Quel film strombazzato tra “già visto” e buonismo

IL LATO POSITIVO- Silver Linings Playbook, di David O. Russell (2012)
Una poesia di Luis Milton recita che “dietro ogni nuvola c’è sempre un riflesso argenteo, uno spiraglio di luce”. Così il poetico titolo originale, adattato per noi ignoranti con un semplice messaggino buonista. Anche se, come vedremo, letto in chiave ironica è un titolo che ci può stare.
La storia, ovviamente d’amore, è tra un Bradley Cooper reduce non da notti da leoni, bensì dal manicomio, e una premiatissima (Oscar) Jennifer Lawrence, vista negli Hunger Games, vedova e
un po’ troppo propensa a “cene eleganti” coi colleghi di turno, a quanto pare.E tante belle, ben caratterizzate (ma tutt’altro che originali) figure di contorno, a partire da un Robert De Niro papà e scommettitore. Il primo intento, riuscito, è quello di realizzare sia una commedia con dramma sullo sfondo, sia un film d’attori.
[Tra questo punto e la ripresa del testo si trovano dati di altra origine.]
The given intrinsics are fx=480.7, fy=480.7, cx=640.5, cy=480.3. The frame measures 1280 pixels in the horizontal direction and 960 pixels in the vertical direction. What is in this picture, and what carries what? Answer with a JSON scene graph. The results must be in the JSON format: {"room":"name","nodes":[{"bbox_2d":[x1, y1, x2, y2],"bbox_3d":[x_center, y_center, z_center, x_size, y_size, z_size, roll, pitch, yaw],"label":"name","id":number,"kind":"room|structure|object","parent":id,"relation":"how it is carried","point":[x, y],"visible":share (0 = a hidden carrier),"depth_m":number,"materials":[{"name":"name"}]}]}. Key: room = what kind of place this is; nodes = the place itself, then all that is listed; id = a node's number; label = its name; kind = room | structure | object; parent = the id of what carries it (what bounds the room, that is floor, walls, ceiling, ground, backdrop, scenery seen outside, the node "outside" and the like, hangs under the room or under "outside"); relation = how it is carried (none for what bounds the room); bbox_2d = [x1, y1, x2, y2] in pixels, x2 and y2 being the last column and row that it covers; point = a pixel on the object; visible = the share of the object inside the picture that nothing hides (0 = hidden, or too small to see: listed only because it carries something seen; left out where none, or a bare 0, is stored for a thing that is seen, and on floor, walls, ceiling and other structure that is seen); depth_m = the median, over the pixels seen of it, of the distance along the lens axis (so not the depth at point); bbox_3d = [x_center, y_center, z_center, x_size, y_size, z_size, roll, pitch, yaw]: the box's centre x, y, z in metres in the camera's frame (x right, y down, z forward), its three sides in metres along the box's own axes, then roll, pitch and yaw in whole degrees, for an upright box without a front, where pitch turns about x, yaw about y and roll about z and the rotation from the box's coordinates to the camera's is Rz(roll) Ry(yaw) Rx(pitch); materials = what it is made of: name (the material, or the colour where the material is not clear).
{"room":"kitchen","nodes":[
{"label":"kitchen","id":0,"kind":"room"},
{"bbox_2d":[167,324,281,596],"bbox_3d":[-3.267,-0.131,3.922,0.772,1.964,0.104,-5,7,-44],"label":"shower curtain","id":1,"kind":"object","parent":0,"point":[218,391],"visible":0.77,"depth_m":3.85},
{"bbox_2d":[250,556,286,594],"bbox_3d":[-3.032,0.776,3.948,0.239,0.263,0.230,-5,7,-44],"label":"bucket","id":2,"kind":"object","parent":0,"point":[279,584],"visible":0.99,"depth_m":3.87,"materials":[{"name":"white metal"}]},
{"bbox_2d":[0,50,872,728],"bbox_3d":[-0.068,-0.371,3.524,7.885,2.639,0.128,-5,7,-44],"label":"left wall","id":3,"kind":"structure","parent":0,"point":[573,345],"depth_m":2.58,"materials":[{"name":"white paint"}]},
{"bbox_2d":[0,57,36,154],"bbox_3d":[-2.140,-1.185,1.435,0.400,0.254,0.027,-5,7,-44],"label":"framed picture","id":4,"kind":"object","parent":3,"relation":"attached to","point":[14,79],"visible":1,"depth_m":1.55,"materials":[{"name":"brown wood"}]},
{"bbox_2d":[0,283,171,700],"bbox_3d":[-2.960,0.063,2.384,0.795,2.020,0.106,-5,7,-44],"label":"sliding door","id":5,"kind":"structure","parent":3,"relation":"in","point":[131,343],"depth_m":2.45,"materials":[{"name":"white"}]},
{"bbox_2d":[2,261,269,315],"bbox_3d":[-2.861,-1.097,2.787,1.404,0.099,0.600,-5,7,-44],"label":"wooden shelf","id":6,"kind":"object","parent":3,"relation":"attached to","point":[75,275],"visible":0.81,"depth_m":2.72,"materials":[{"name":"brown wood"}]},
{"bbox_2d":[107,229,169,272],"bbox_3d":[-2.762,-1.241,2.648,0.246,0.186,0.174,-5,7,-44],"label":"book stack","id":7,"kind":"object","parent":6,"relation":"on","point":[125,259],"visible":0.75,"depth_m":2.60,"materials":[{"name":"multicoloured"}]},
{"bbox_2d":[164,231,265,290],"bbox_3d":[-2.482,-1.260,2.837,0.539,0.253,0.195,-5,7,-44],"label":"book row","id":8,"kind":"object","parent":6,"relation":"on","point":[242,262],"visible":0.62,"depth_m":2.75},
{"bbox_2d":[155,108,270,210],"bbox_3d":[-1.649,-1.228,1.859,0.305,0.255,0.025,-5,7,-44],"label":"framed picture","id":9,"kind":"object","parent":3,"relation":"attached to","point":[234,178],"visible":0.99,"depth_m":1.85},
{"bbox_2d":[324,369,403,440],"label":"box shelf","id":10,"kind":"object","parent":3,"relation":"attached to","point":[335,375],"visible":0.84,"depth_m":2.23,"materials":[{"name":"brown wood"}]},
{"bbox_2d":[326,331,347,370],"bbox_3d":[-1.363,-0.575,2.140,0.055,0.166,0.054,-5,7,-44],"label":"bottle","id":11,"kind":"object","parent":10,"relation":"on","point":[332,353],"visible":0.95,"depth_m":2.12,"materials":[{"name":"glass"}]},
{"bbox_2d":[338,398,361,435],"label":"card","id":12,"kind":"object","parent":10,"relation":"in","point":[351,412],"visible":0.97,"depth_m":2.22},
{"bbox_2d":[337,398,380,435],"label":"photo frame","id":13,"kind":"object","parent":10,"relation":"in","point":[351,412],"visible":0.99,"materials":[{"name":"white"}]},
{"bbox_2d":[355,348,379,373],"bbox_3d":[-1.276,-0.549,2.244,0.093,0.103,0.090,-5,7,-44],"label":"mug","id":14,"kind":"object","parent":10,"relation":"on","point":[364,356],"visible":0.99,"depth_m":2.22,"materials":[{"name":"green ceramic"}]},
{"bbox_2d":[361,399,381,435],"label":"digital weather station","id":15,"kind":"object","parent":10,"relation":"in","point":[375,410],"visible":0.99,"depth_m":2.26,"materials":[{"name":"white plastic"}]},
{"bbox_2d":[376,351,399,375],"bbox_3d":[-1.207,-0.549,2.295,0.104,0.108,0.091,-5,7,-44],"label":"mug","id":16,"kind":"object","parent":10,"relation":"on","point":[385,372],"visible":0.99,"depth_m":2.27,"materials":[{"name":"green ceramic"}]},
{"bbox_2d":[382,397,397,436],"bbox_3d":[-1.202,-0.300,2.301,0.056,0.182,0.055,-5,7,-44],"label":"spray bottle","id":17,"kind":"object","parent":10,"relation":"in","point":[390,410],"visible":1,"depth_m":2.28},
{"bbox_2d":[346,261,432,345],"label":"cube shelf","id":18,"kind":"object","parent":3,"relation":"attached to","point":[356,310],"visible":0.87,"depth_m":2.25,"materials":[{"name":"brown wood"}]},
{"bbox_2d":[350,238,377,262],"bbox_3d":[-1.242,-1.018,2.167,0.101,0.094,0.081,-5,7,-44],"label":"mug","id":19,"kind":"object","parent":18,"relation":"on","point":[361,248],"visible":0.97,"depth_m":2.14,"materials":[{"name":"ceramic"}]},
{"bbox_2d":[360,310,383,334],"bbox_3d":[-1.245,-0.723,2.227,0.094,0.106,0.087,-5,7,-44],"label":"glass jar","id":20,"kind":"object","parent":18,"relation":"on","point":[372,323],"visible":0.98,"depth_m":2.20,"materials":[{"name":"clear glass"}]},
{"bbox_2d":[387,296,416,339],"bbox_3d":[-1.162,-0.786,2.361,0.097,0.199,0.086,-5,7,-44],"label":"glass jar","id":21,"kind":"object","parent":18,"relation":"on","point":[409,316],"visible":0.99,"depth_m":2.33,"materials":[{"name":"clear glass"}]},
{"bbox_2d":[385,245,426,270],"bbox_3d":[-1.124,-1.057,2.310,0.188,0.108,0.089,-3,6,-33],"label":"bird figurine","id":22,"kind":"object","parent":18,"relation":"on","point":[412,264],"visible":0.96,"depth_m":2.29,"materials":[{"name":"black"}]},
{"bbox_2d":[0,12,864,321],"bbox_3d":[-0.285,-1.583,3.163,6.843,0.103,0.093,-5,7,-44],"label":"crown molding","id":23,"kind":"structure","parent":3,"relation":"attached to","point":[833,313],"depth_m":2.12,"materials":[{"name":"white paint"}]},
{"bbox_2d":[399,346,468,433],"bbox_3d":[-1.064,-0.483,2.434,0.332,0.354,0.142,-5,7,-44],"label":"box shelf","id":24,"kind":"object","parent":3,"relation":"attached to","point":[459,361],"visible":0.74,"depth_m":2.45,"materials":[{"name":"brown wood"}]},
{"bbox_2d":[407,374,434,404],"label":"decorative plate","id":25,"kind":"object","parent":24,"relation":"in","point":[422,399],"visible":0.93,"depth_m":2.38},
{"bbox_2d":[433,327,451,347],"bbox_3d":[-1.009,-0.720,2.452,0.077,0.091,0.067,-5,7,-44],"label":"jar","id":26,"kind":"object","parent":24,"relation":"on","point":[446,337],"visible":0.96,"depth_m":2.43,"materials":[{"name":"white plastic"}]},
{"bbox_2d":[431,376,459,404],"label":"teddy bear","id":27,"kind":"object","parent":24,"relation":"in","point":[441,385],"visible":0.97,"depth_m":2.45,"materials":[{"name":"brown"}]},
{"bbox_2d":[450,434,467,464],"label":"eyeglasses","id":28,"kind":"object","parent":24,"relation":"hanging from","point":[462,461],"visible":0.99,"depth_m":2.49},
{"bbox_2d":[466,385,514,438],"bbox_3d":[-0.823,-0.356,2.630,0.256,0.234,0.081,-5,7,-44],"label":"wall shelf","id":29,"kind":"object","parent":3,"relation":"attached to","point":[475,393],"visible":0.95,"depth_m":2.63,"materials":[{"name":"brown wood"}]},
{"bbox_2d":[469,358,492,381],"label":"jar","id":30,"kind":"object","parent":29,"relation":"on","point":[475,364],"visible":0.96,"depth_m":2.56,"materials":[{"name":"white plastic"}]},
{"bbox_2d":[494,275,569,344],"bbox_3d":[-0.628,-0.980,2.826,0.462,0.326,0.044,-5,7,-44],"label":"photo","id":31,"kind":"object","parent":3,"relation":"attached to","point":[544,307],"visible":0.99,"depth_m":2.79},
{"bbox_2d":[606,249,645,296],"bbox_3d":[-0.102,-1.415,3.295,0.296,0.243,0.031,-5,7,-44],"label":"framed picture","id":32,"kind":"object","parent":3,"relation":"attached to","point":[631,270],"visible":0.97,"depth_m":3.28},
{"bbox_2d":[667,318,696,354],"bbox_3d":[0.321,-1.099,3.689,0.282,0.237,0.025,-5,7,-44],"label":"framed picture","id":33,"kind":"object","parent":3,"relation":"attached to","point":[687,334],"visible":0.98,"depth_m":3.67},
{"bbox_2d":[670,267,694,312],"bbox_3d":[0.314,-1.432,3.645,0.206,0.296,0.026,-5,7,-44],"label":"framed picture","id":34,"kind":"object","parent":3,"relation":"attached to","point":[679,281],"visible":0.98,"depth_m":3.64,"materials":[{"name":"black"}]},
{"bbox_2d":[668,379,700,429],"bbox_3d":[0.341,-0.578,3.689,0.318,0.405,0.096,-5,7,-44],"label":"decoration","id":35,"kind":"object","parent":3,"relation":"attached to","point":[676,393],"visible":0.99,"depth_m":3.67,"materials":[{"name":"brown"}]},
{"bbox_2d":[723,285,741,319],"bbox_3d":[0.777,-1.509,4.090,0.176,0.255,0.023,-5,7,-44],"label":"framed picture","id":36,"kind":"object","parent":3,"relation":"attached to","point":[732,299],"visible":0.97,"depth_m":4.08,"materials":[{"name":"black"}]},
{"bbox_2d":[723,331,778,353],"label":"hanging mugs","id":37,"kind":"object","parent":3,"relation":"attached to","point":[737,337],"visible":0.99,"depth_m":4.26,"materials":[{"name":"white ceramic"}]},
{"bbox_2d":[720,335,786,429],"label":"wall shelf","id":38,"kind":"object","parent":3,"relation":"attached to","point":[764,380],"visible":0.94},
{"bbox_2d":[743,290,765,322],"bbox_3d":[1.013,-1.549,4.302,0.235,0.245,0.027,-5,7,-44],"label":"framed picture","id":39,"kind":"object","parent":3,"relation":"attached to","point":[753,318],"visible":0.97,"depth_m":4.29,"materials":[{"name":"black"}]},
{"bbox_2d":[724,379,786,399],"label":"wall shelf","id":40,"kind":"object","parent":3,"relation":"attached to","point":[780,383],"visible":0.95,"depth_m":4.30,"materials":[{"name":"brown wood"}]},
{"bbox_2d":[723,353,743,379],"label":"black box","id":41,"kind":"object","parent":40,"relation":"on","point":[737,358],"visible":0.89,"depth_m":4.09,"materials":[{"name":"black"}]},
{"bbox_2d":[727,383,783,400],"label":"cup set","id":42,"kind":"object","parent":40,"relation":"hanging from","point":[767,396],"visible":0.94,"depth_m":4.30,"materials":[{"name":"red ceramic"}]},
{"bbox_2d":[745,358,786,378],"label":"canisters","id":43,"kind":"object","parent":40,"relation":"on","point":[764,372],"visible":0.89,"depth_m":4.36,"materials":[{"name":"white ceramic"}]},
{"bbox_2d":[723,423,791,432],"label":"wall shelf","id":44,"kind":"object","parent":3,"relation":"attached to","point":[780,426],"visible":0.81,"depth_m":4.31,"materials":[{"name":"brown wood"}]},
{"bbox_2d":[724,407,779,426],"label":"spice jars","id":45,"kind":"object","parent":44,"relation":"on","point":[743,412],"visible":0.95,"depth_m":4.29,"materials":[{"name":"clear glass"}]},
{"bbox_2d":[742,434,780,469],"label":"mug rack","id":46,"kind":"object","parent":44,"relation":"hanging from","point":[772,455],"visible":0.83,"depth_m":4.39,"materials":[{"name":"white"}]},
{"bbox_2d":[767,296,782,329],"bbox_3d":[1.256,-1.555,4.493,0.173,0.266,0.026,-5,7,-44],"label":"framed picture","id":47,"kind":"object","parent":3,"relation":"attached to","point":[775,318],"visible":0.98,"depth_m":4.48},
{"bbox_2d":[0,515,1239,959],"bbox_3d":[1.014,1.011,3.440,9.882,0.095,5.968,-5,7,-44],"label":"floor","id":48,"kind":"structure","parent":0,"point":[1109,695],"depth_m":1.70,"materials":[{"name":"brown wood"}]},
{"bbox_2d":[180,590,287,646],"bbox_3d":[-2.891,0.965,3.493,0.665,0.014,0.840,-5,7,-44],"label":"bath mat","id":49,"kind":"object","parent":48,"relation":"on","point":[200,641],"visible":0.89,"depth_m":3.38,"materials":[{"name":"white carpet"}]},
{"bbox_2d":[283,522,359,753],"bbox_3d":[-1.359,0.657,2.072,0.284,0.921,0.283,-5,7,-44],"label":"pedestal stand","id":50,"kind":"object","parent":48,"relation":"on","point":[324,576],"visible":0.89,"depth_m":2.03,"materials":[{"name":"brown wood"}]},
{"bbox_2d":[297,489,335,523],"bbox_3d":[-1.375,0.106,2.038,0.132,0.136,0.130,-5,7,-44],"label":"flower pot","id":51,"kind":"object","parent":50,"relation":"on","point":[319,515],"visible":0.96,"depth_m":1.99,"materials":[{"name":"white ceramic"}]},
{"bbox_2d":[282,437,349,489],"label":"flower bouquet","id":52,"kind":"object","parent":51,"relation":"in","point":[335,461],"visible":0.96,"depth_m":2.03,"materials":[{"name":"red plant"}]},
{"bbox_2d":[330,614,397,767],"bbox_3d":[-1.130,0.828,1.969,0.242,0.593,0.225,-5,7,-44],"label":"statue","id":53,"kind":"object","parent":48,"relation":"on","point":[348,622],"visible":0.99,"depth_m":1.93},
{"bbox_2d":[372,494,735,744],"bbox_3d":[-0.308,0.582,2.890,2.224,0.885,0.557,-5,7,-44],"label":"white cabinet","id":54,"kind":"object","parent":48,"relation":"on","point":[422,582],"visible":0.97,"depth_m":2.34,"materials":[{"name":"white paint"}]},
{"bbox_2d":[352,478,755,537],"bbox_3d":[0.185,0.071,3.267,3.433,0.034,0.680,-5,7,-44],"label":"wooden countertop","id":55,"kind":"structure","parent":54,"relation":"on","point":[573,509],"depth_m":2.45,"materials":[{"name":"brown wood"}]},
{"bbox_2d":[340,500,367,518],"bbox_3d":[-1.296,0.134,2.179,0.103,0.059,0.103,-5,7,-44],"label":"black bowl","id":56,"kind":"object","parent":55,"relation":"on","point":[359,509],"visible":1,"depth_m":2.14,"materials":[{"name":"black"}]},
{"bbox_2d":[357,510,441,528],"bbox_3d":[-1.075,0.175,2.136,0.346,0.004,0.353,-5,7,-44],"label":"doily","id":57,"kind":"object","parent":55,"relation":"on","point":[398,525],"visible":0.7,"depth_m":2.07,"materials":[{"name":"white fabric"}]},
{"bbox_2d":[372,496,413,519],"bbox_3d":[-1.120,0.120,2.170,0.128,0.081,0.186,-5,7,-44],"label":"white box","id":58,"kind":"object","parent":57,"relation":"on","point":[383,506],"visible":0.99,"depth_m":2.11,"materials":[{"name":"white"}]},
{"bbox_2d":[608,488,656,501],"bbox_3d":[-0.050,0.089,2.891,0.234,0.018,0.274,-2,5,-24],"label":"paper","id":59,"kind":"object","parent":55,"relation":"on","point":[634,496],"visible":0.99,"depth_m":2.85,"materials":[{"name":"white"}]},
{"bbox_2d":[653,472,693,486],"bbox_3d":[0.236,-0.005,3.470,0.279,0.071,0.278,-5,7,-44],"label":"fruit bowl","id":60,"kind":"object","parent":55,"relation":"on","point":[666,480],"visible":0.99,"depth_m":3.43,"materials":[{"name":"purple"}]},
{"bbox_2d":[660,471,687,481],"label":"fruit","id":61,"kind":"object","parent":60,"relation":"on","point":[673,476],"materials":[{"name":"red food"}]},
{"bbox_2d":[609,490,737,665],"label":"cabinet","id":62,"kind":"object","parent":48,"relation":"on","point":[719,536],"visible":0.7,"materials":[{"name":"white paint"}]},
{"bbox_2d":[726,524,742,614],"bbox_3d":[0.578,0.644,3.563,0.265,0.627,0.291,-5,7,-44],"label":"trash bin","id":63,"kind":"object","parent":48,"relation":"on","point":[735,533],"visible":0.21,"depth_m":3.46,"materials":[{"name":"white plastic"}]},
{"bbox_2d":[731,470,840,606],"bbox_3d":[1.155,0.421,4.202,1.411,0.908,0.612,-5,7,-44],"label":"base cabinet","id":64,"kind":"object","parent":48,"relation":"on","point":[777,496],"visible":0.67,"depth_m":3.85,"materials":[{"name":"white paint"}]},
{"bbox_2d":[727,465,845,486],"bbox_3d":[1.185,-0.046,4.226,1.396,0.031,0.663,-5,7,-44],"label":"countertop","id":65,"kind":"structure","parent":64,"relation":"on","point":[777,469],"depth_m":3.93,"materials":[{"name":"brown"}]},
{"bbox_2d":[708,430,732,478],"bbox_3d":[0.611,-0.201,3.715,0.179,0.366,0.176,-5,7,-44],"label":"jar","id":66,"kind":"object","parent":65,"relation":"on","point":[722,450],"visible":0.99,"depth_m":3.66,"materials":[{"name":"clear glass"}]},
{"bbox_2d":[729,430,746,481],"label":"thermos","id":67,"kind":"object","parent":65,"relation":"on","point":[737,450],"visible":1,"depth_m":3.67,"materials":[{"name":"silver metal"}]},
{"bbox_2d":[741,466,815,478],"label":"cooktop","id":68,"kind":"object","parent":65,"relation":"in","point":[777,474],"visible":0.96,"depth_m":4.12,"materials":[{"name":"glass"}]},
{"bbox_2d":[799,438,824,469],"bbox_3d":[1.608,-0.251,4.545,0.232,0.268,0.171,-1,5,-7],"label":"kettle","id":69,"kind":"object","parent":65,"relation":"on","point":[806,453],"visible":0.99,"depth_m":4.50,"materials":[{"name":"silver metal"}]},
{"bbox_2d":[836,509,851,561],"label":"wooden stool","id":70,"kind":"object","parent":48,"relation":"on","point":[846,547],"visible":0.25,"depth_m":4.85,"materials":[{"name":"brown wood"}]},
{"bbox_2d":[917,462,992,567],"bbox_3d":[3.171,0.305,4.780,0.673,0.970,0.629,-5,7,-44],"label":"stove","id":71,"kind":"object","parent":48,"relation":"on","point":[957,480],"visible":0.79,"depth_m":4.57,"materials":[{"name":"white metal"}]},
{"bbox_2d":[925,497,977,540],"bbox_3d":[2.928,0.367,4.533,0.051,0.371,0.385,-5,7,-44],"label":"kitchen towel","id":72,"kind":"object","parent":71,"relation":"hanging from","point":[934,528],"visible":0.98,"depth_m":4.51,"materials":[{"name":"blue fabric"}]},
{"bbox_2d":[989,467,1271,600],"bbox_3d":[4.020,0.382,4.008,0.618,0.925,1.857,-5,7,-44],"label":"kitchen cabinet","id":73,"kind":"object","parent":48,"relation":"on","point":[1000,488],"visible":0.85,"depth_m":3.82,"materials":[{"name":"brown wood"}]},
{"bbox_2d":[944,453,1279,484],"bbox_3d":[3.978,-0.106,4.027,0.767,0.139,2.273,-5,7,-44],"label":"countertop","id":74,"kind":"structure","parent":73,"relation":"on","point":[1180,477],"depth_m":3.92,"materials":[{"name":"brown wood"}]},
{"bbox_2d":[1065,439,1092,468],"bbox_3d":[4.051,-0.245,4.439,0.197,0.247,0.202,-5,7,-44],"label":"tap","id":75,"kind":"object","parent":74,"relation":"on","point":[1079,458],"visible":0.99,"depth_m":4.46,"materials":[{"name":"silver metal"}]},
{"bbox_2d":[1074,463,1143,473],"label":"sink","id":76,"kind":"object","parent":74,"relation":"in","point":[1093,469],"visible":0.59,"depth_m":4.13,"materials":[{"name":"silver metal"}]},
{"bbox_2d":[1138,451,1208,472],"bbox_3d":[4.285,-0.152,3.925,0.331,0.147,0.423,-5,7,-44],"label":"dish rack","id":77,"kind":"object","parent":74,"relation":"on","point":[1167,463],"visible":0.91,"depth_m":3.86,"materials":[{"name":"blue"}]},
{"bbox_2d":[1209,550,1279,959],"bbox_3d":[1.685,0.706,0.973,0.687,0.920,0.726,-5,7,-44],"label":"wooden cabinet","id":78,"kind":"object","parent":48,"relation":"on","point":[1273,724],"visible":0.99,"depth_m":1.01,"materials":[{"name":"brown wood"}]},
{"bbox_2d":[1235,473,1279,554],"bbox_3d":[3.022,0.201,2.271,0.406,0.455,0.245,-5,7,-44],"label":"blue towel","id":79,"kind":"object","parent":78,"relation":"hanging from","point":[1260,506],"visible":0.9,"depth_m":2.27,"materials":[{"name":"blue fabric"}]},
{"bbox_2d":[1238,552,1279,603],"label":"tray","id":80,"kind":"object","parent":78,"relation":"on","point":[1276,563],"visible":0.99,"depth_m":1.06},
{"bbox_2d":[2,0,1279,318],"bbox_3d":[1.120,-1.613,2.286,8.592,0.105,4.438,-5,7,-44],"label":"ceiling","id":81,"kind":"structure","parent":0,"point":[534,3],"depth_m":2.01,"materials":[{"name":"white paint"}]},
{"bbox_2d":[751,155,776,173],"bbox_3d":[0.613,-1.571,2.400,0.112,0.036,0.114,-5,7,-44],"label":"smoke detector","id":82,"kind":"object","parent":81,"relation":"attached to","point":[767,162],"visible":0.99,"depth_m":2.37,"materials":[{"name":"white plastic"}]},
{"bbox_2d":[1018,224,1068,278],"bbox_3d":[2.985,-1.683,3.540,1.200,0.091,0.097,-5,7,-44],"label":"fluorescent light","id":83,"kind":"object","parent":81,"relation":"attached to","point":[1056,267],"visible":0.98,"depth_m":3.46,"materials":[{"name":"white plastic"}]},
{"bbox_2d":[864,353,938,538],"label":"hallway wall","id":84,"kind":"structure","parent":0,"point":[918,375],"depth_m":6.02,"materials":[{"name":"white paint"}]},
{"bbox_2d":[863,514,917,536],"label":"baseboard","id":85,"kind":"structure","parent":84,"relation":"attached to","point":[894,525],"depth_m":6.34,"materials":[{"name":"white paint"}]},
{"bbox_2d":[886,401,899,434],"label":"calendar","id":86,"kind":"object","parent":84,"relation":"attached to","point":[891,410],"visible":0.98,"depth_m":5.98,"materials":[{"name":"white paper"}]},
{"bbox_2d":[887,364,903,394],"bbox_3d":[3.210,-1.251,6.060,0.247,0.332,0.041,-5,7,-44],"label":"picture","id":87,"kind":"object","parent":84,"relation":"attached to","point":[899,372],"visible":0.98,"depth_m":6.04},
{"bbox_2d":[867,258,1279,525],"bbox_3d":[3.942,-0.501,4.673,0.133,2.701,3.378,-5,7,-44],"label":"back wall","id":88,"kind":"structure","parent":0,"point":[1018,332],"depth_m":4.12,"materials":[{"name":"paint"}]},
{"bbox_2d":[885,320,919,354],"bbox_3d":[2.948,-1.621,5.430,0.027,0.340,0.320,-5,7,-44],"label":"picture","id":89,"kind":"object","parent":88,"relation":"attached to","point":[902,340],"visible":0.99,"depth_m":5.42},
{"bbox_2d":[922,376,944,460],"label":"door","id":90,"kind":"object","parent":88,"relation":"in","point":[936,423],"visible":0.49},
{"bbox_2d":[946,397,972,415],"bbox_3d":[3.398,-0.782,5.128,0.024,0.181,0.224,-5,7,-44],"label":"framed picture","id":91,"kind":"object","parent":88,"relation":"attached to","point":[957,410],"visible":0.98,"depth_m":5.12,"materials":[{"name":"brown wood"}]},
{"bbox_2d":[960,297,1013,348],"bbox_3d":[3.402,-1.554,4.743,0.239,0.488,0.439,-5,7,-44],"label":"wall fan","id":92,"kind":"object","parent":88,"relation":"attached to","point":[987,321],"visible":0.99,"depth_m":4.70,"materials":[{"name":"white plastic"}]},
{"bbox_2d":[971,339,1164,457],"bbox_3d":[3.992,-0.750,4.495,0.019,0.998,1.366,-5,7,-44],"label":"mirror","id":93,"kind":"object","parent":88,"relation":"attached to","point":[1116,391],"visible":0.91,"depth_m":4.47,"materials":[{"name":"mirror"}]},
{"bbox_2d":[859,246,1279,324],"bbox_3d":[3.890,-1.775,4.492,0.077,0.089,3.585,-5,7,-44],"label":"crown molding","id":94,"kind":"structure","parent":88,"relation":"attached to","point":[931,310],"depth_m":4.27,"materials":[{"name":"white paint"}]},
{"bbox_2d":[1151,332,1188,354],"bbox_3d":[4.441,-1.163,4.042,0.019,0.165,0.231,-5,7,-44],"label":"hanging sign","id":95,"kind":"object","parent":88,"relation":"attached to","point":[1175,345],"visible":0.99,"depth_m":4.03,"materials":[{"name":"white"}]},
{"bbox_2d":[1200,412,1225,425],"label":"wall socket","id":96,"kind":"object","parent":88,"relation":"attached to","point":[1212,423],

Sul primo aspetto, però, ci sono anche altri piccoli film, passati inosservati, che con meno clamore hanno svolto egregiamente questo ruolo: su tutti Adam, che armati di pazienza e motore di ricerca, potete ritrovare tra gli invisibili della rubrica. Funziona tutto bene, ci mancherebbe: la sceneggiatura è scoppiettante e le prove attoriali molto molto buone, e davvero la Lawrence si presenta come un’attrice già molto matura per la sua giovane età. Inoltre è davvero da apprezzare come la storia non scivoli mai nei binari del melodramma, ma si mantenga commedia briosa. Ma l’odore di già visto serpeggia per tutto il film e la svolta nel buonismo più sfrenato, che viene impressa alla storia, non fa che peggiorare le cose. Fosse un titolo invisibile, l’invito sarebbe di scoprirlo; ma essendo un titolo ampiamente strombazzato dai media viene da commentare come solo il buon vecchio Crozza/Ingroia saprebbe fare: “mah… boh…”.

PLEASE GIVE, di Nicole Holofcener (2010)
Commedia americana a forti tinte francesi, non per l’origine della regista, americana doc che si è messa in luce girando alcuni episodi di Sex & The City, quanto per la struttura filmica, composta di alcune storie quotidiane che si intrecciano (nello stesso appartamento), di dialoghi preferiti all’azione, di drammi e introspezioni familiari. Kate compra e rivende mobili vintage appartenenti a persone morte, e nel contempo acquisisce l’appartamento limitrofo di una vecchia signora in prospettiv post-mortem. Fa conoscenza con le due nipoti, due bellissime donne alla ricerca di loro stesse e di un compagno di vita. La figlia di Kate, in compenso, non può acquistare abiti alla moda. Il cast è felicemente anomalo, composto da Amanda Peet, Rebecca Hall (le nipoti), Catherine Keener e Oliver Platt, e il film è interamente basato su dialoghi e situazioni minimaliste all’interno dello spazio di un condominio. Al di là dei fatti della vita non succede niente di particolare, ma la bravura della regista è proprio nel descrivere, raccontare, e caratterizzare i suoi personaggi e le loro storie.
Una commedia drammatica di alto livello, che emoziona pur senza creare alcun tipo di adrenalina, come nel buon cinema d’oltralpe. La descrizione di generazioni non baciate da destino e fortuna è metaforicamente introdotta nella scena iniziale, dove si assiste a una carrellata di seni (una delle due nipoti è radiografa), come a volerci presentare queste storie di donne, non felici, che cercano di uscire dal loro quotidiano. Da vedere: uscito direttamente in dvd, buona ricerca.